Your assignment => In the entries below, find the line with "hfov_deg: 20.7" and the line with "exposure_s: 1/3831"; copy them and every line between them exactly, but not the pictures.

━━━━━━━━━━

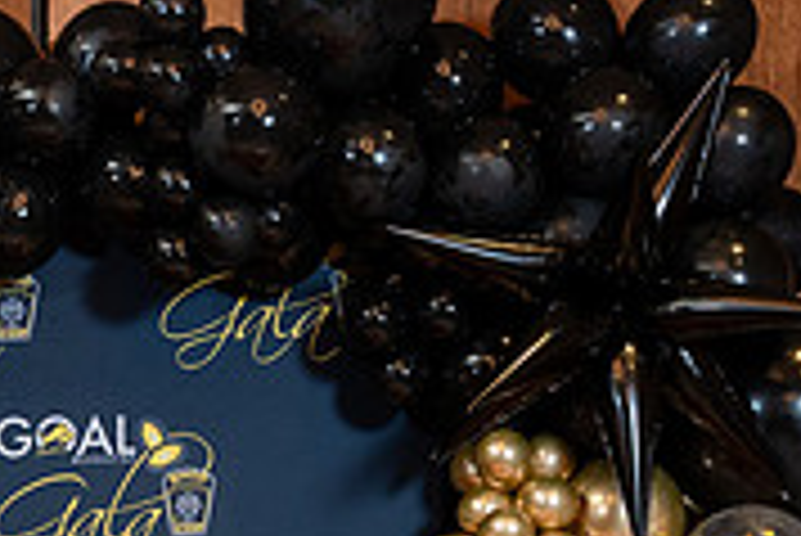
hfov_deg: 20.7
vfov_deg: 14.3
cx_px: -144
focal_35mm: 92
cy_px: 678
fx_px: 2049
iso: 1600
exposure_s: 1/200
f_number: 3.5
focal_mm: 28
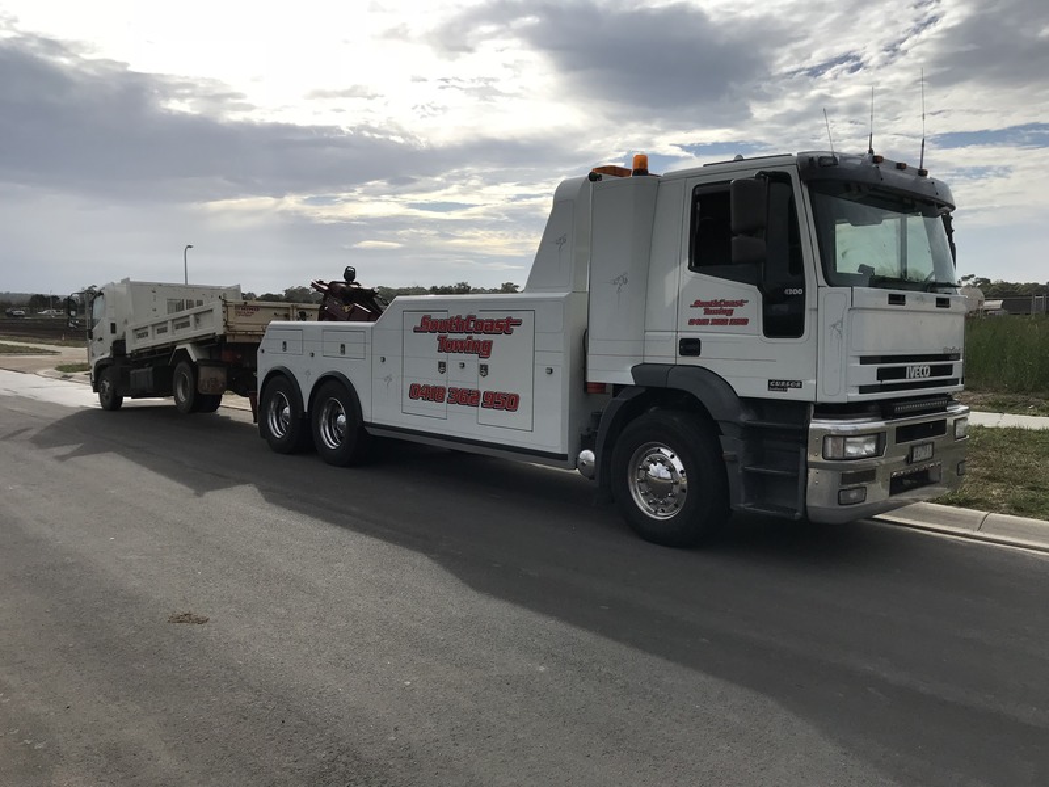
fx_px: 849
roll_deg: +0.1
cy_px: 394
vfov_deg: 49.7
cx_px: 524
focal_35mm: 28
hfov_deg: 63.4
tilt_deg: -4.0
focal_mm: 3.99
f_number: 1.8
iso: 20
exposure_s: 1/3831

━━━━━━━━━━

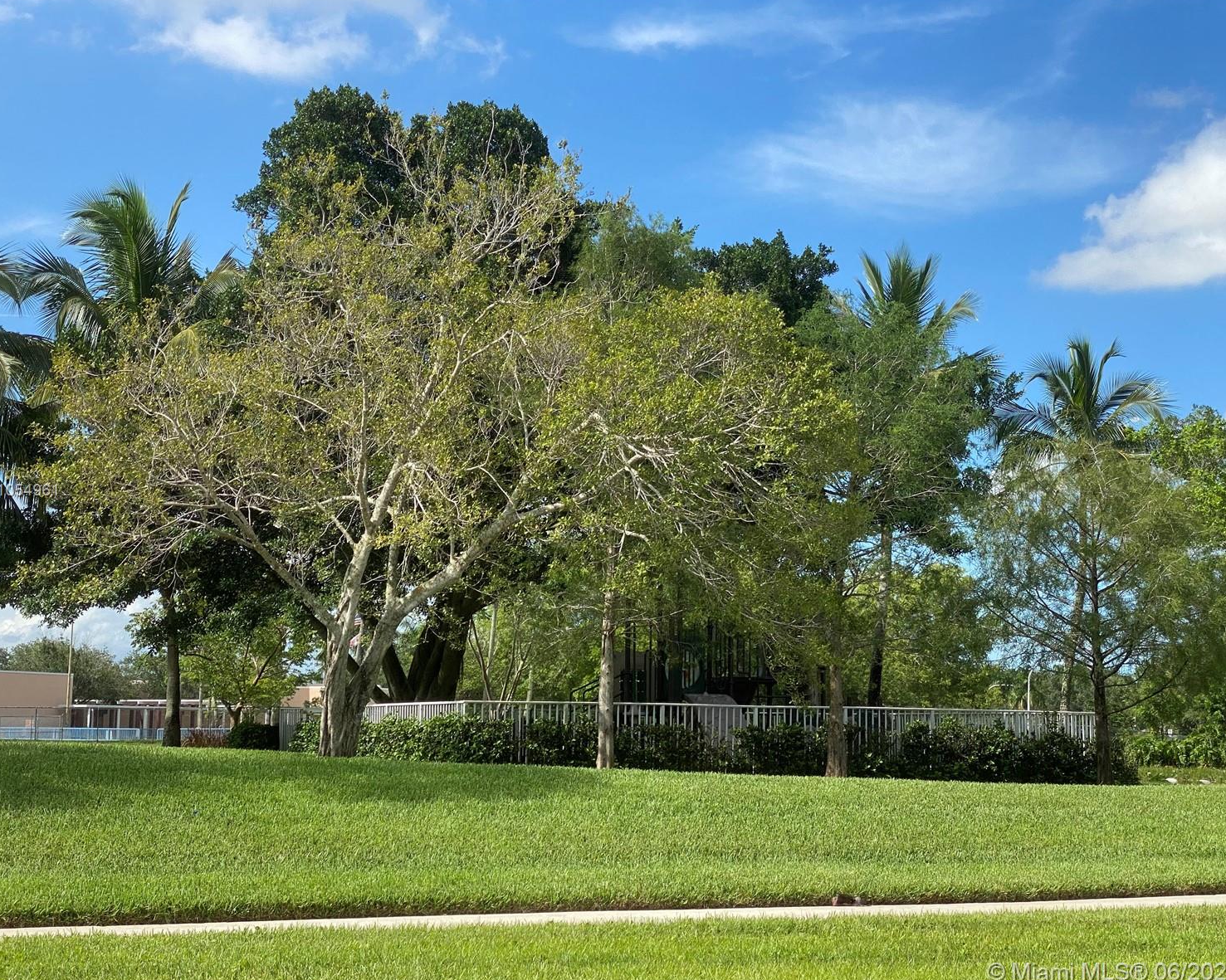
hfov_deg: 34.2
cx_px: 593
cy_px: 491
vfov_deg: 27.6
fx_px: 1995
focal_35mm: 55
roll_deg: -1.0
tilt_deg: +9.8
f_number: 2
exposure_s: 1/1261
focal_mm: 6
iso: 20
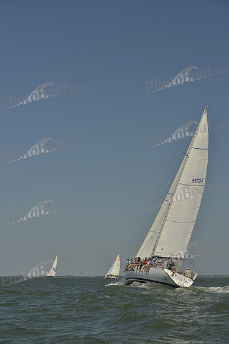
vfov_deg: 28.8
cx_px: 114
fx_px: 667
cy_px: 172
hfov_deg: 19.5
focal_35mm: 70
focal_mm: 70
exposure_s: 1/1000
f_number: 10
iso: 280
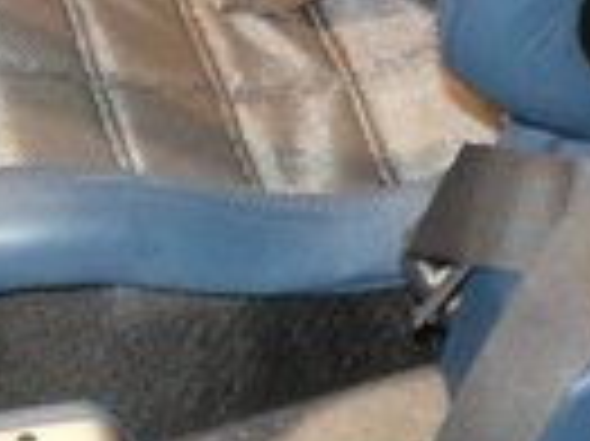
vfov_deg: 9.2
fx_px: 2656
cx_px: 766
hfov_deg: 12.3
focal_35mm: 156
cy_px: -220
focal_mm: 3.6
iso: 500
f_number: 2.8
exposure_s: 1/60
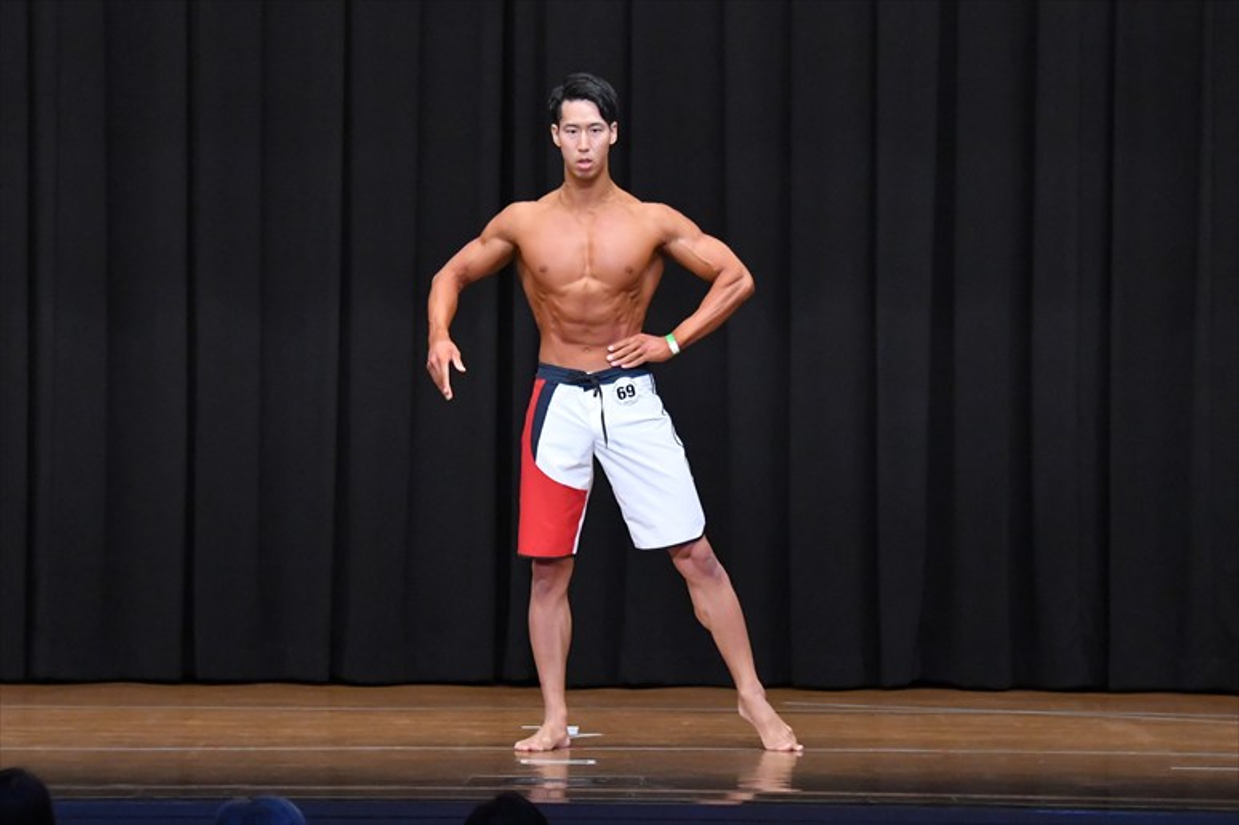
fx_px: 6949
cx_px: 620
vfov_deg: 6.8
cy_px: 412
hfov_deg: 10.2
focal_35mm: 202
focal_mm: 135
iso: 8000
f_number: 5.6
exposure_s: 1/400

━━━━━━━━━━

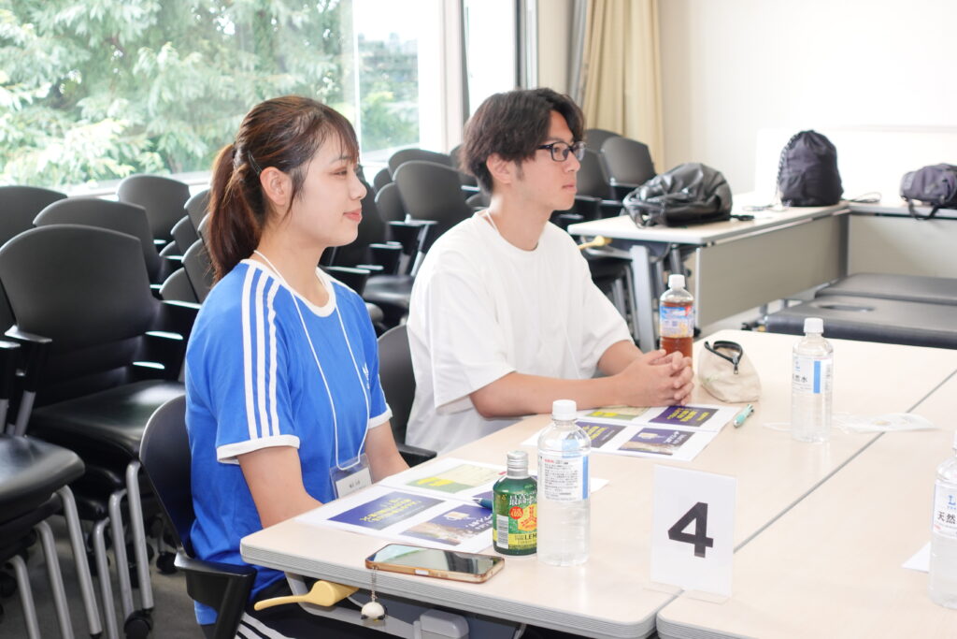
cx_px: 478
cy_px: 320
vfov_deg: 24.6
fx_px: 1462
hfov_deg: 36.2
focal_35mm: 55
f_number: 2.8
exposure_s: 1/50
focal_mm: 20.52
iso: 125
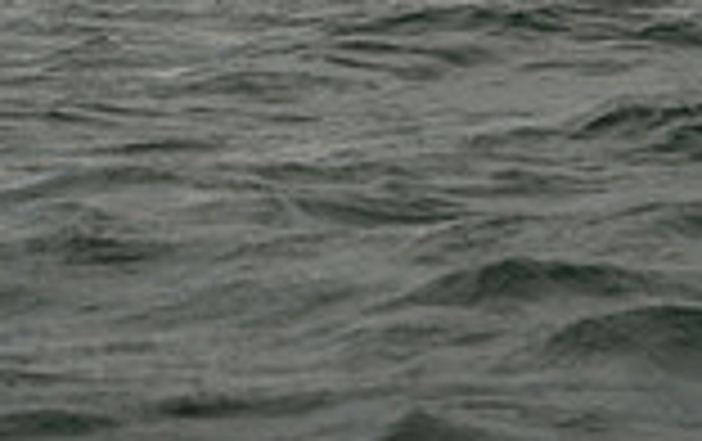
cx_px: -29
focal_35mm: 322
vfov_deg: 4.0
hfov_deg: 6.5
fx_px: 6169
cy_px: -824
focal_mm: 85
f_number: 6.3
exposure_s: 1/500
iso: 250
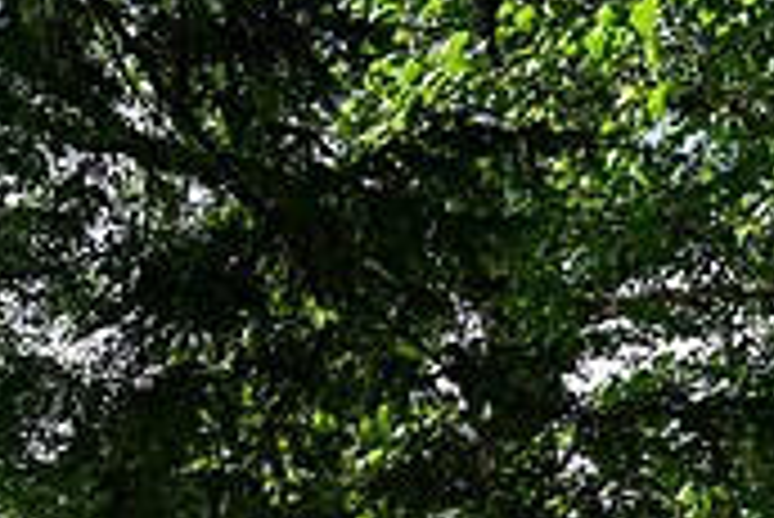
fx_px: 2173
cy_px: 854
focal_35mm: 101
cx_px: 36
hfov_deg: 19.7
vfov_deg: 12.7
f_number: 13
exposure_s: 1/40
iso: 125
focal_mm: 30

━━━━━━━━━━

Written answer =>
hfov_deg: 20.7
vfov_deg: 14.3
cx_px: -144
focal_35mm: 92
cy_px: 678
fx_px: 2049
iso: 1600
exposure_s: 1/200
f_number: 3.5
focal_mm: 28
fx_px: 849
roll_deg: +0.1
cy_px: 394
vfov_deg: 49.7
cx_px: 524
focal_35mm: 28
hfov_deg: 63.4
tilt_deg: -4.0
focal_mm: 3.99
f_number: 1.8
iso: 20
exposure_s: 1/3831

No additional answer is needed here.